A copy of the Agreement is filed with this Form 8-K and attached hereto as Exhibit 10.1 and incorporated by reference herein. The foregoing description of the Agreement is qualified in its entirety by reference to the full text of the Agreement.


Item 5.02

Departure of Directors or Certain Officers; Election of Directors; Appointment of Certain Officers; Compensatory Arrangements of Certain Officers.

On May 1, 2019, upon recommendation of the Board’s Nominating and Corporate Governance Committee (the “NCG Committee”), the Board:



Increased the authorized number of directors to nine, and set the authorized number of directors of each class of the Board at three;



Appointed Mr. Scopa as a Class II director, with a term expiring at the 2019 annual meeting of stockholders;



Appointed Dr. Lupher as a Class III director, with a term expiring at the 2020 annual meeting of stockholders;



Appointed Rekha Hemrajani as a Class I director, with a term expiring at the 2021 annual meeting of stockholders;



Appointed Mr. Scopa to the Compensation Committee of the Board and Dr. Lupher to the NCG Committee; and



Appointed Mr. Machado as Chair of the Board.
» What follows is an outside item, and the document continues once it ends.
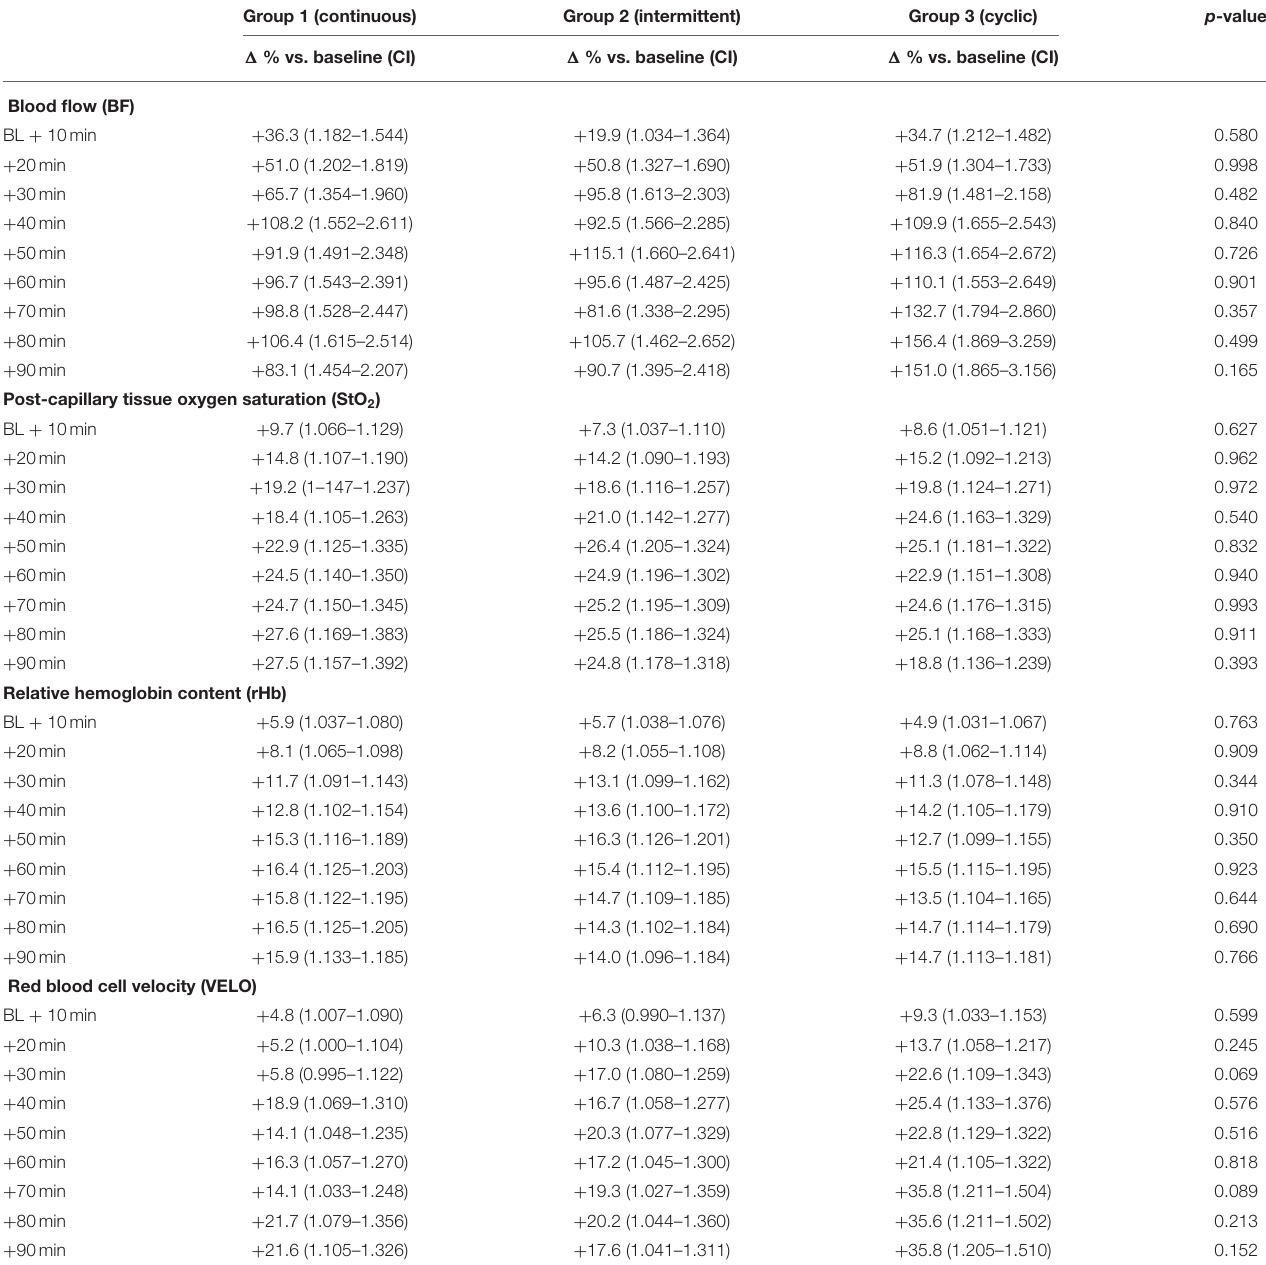
TABLE 2 | Microcirculatory data (Negative Pressure Wound Therapy, NPWT). Group 1 (continuous) Group 2 (intermittent) Group 3 (cyclic) p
Concurrently, Paul Cleveland, who previously served as Chair of the Board, resigned from the Board, effective immediately. Mr. Cleveland’s resignation did not result from any disagreement with the Company on any matter relating to the Company’s operations, policies or practices. The Board wishes to thank Mr. Cleveland for his many years of service to the Company.

It is anticipated that Ms. Hemrajani and Mr. Scopa will be appointed to the Audit Committee of the Board at a later time.

Each of the foregoing new directors will participate in the Company’s standard compensation program for non-employee directors, which was filed as Exhibit 10.50 to the Company’s Amendment No. 1 to Annual Report on Form 10-K/A for the year ending December 31, 2018, which was filed with the Securities and Exchange Commission on April 30, 2019.

The description of the terms of the Agreement set forth in Item 1.01 above are incorporated into this Item 5.02 by reference.

Item 9.01 Financial Statements and Exhibits.







10.1    Cooperation Agreement, dated as of May 1, 2019, among Adverum Biotechnologies, Inc., The Sonic Fund II, L.P. and Lawrence Kam


Pursuant to the requirements of the Securities Exchange Act of 1934, the registrant has duly caused this report to be signed on its behalf by the undersigned hereunto duly authorized.